Nor are there any great uncertainties about the reliability of international gas supply. The most notable case of interrupted supply took place in January 2009 when Gazprom cut off all flows of Russian gas to Ukraine (also affecting the deliveries to more than half a dozen European countries whose gas must flow through the Ukrainian lines) due to the unpaid accumulated debt for previous deliveries (Daly, 2009). The flow was restored after 13 days, but by March 2014, new Ukrainian debts threatened a reprise of 2009, although Gazprom maintained that the EU consumers west of the Ukraine would not be affected. Another threat of export interruption (following Russia’s annexation of Crimea and fighting in the Eastern Ukraine) was averted by a deal conclude in late October 2014. But this unique, albeit recurrent, threat is not a reflection of general natural gas trading practices, rather an exception due to an unsettled nature of Russia’s relations with its neighbors in the post-Soviet era.

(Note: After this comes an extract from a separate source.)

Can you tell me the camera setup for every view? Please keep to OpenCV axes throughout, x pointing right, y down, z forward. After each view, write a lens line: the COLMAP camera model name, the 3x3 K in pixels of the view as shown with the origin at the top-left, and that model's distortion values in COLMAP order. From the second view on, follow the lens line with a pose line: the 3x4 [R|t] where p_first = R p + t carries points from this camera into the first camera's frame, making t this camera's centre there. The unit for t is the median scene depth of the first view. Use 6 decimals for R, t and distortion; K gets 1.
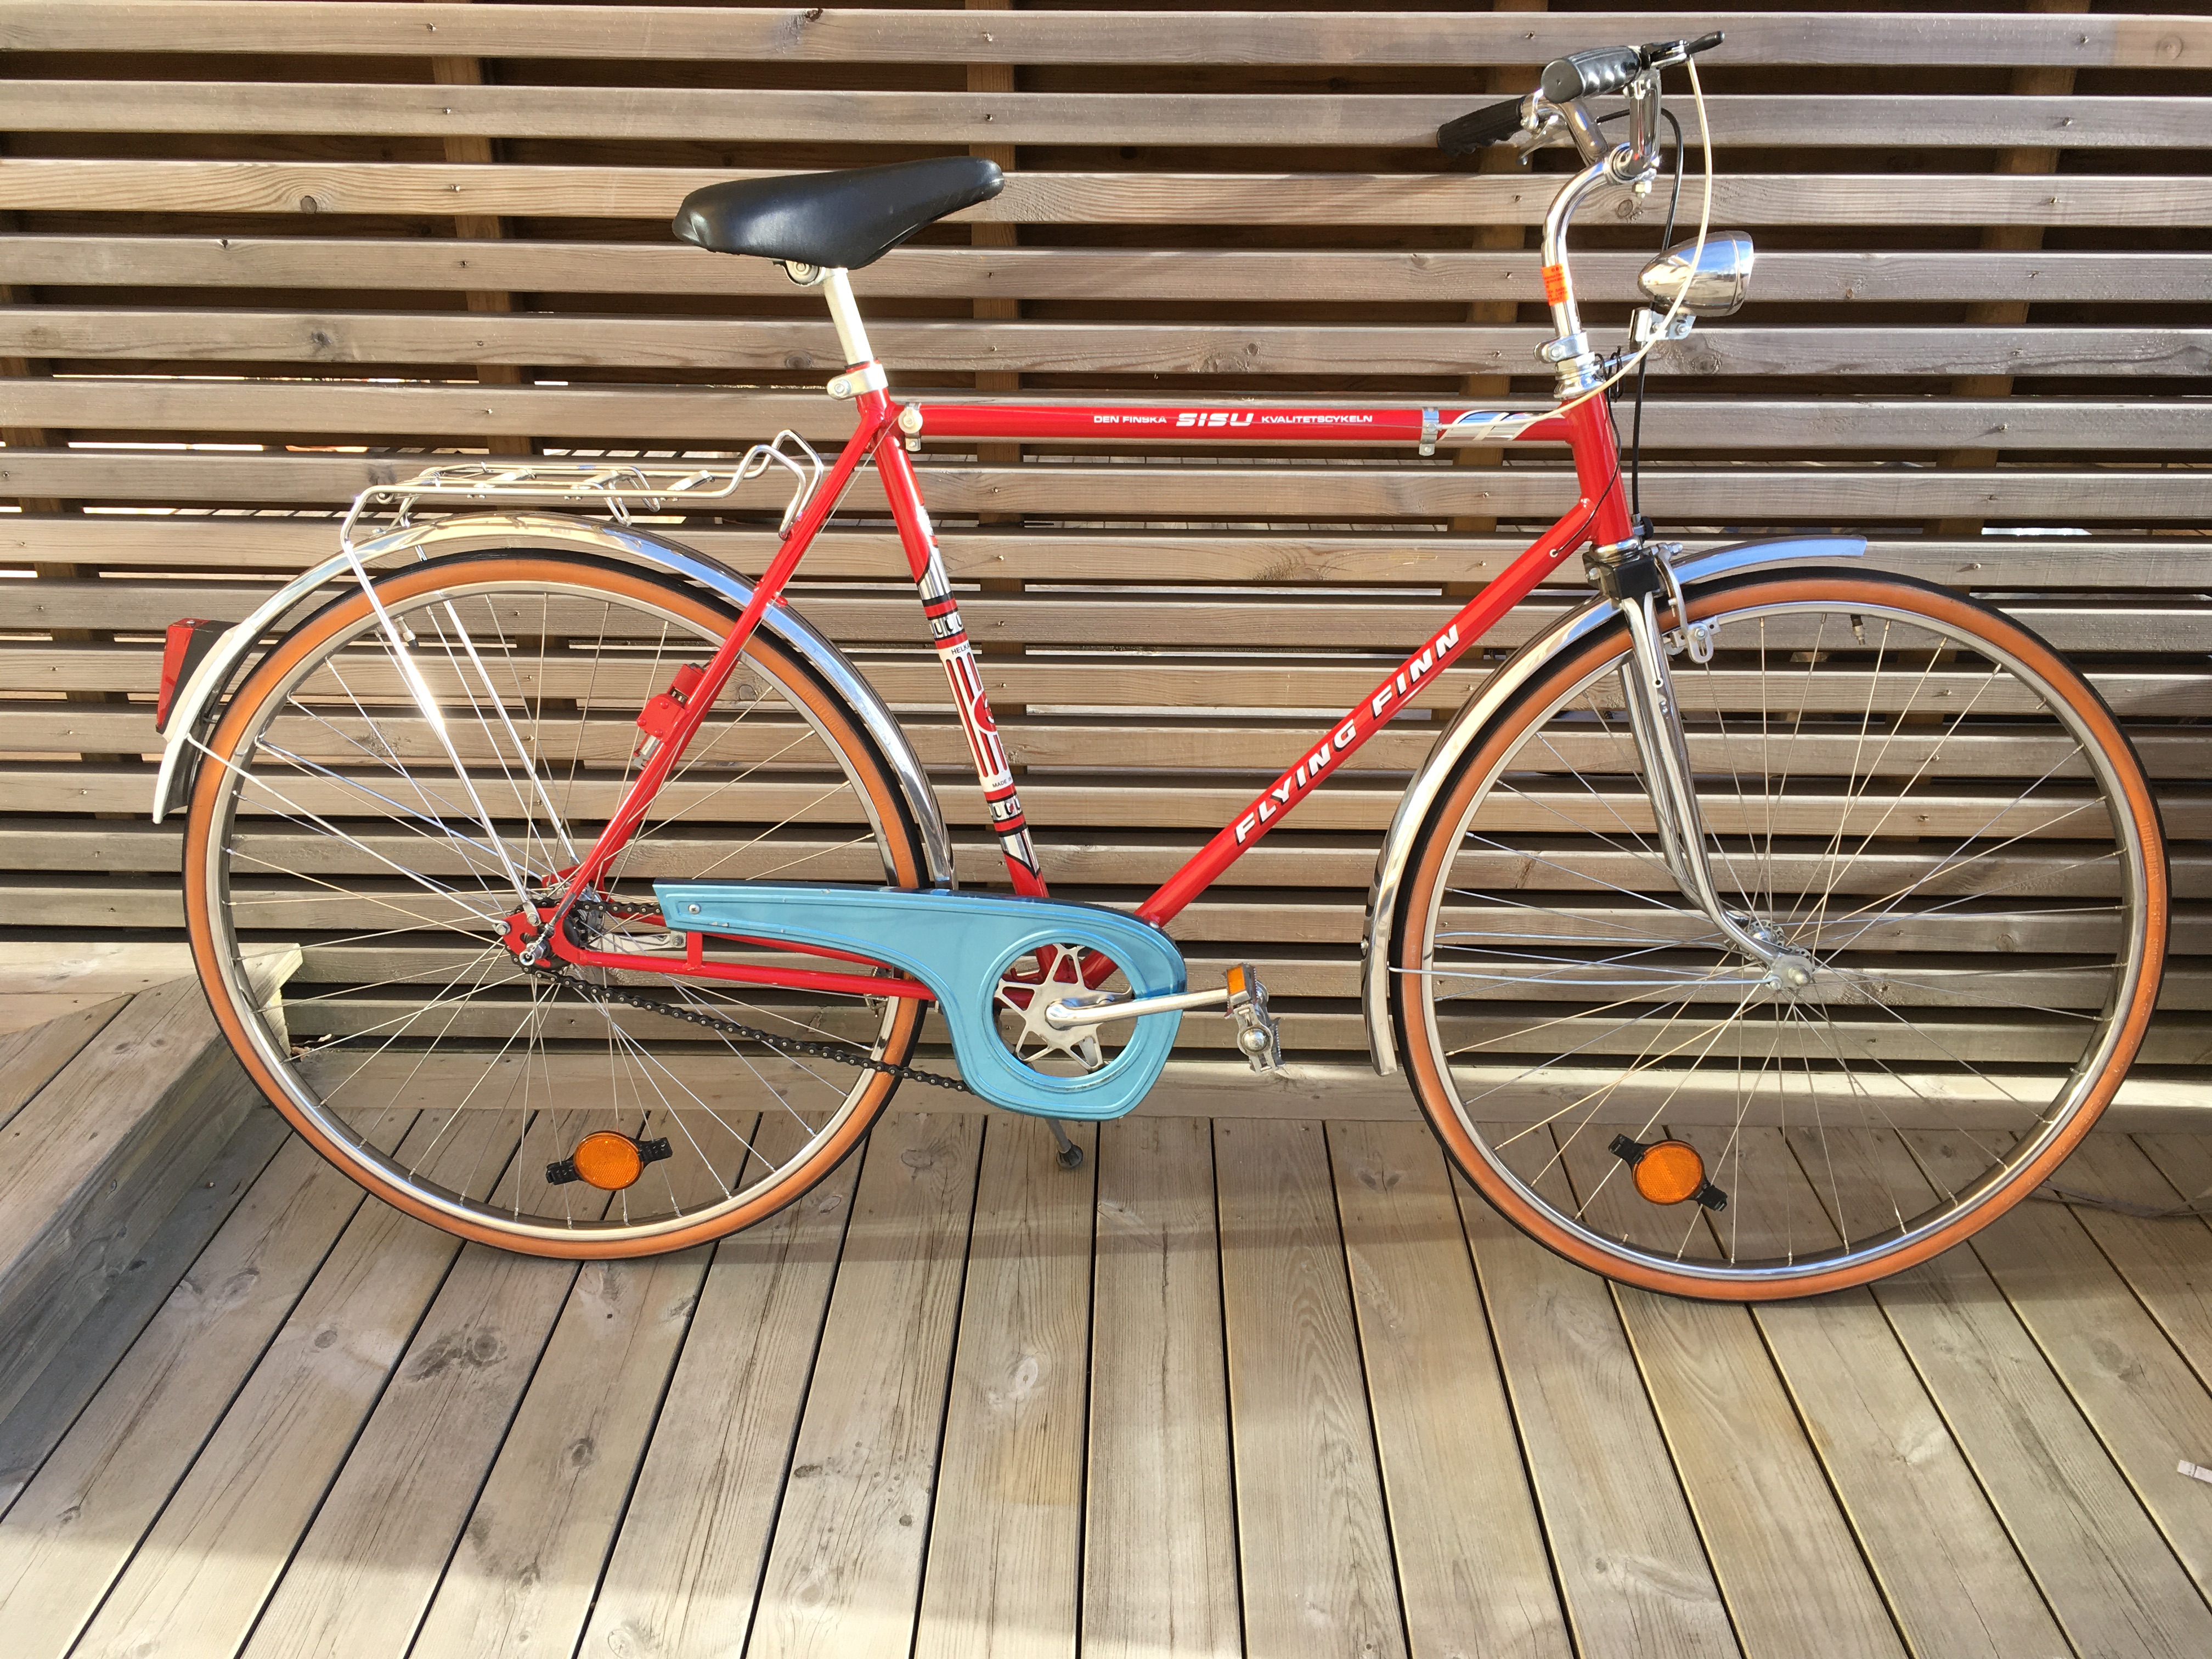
lens RADIAL K [[1868.4, 0, 1106.0], [0, 1868.4, 829.5], [0, 0, 1]] dist [0.091858, -0.100661]
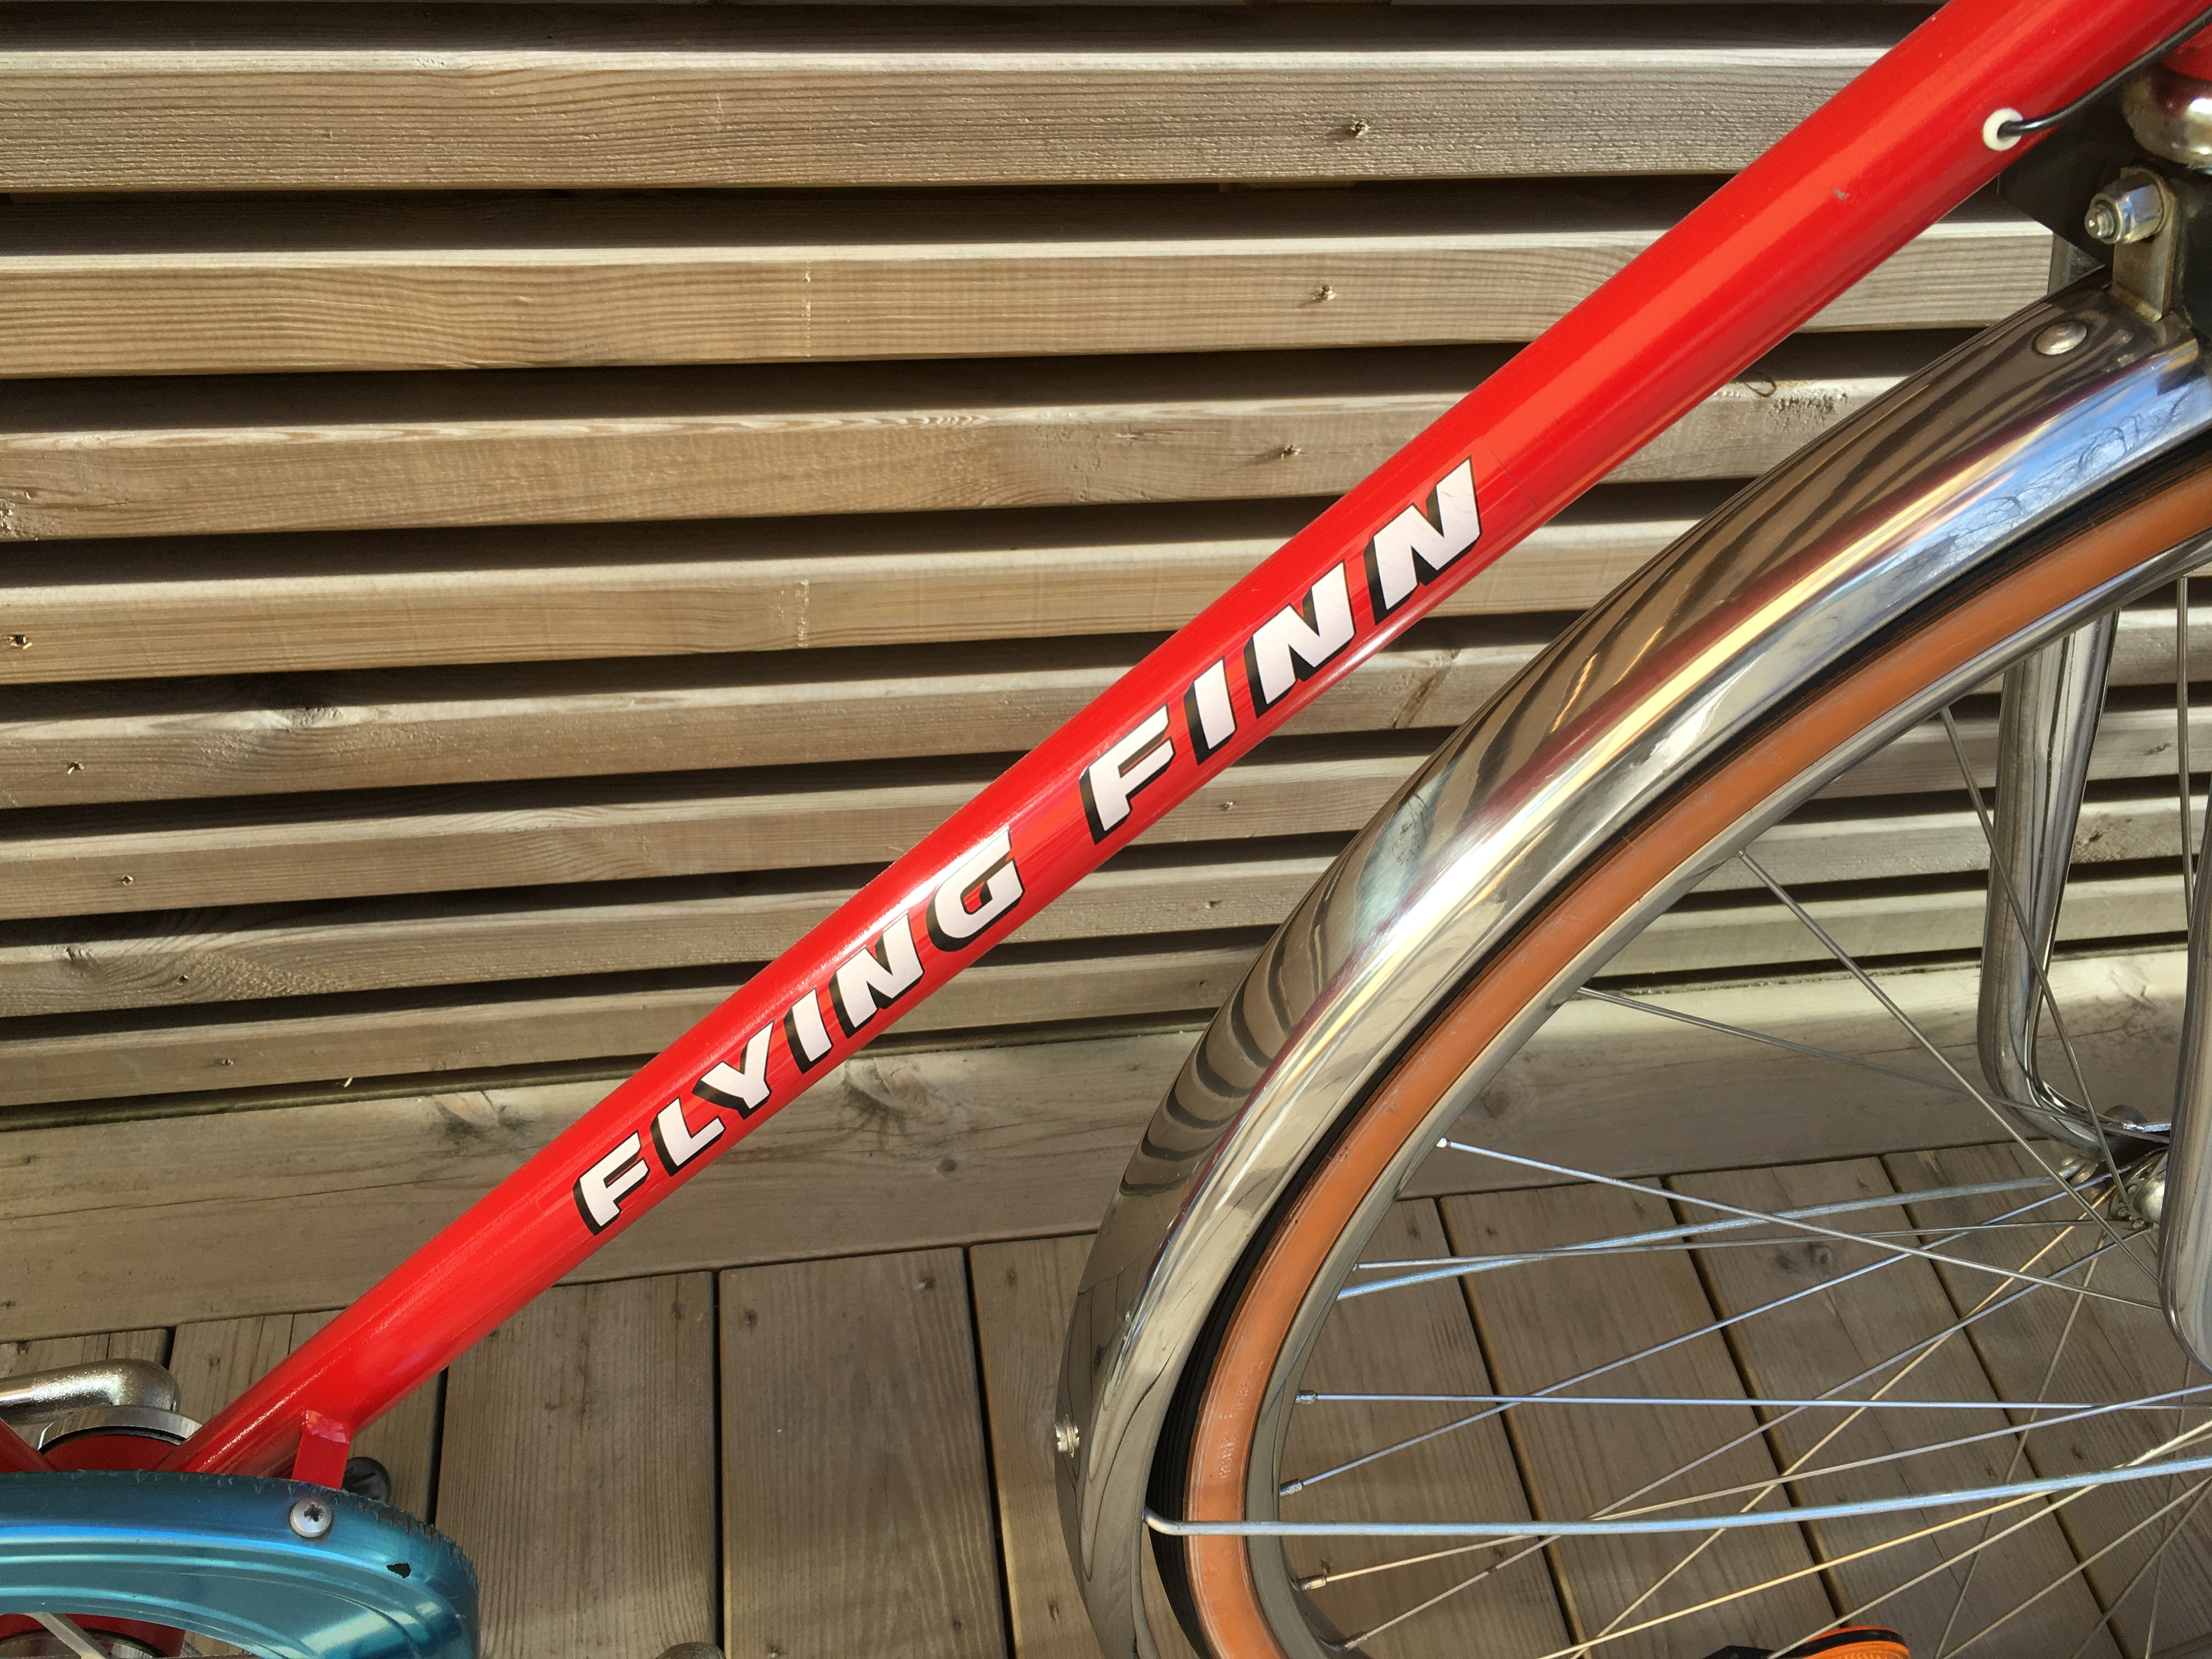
lens RADIAL K [[1868.4, 0, 1106.0], [0, 1868.4, 829.5], [0, 0, 1]] dist [0.091858, -0.100661]
pose [[0.983365, -0.083929, 0.161085, 0.090941], [0.010969, 0.912666, 0.408558, -0.133419], [-0.181307, -0.399995, 0.898405, 0.672401]]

Durability of supply is, of course, the function of resources in place and of our technical and managerial capabilities to translate their substantial part into economically recoverable commodities—and natural gas ranks high on all of these accounts. Natural gas is present in abundance in the topmost crust in several formations, but until recently, only three kinds of gaseous hydrocarbons dominated commercial production. They are natural gases associated with crude oils, a very common occurrence in nearly all of th
e world’s major oil reservoirs; these gases may be present in separate layers in a reservoir containing oil and gas, they may accumulate on top of oil as gas caps, or they may be (another common occurrence) dissolved in crude oil. Usual cutoff for associated gas is when a gas/oil ratio is less than 20,000 ft3 per barrel (in SI units about 350 m3 of gas per 100 l of oil).
In contrast, nonassociated natural gas comes from gas fields, that is, from hydrocarbon reservoirs whose gas/oil ratio exceeds the rate noted in the preceding paragraph. The two common categories of nonassociated natural gas are wet (also called rich) gas that is extracted from reservoirs where methane dominates but where heavier alkanes (NGL) account for a substantial share of hydrocarbon mixtures, while dry natural gas comes from reservoirs where prolonged heat processing produced gas mixtures containing more than 90% or even more than 95% of methane and only small amounts of ethane and other alkanes.
These three conventional resources continue to dominate global extraction of natural gas, but some countries and regions are now producing increasing quantities of gaseous fuel from coal beds and from shales, while extraction of gas from methane hydrates still awaits additional technical advances before becoming commercial. All resource totals are always only temporary best estimates, but in this instance, their magnitude guarantees generations of future use: the best recent assessments of recoverable resources indicate that the global peak of natural gas extraction is most likely no closer than around 2050 or perhaps even after 2070. Another reassuring perspective shows that during the past three decades (between 1982 and 2012), the world gas consumption rose 2.3-fold, but the global reserve/production ratio has remained fairly constant, fluctuating within a narrowband of 55–65 years and not signaling any imminent radical shifts.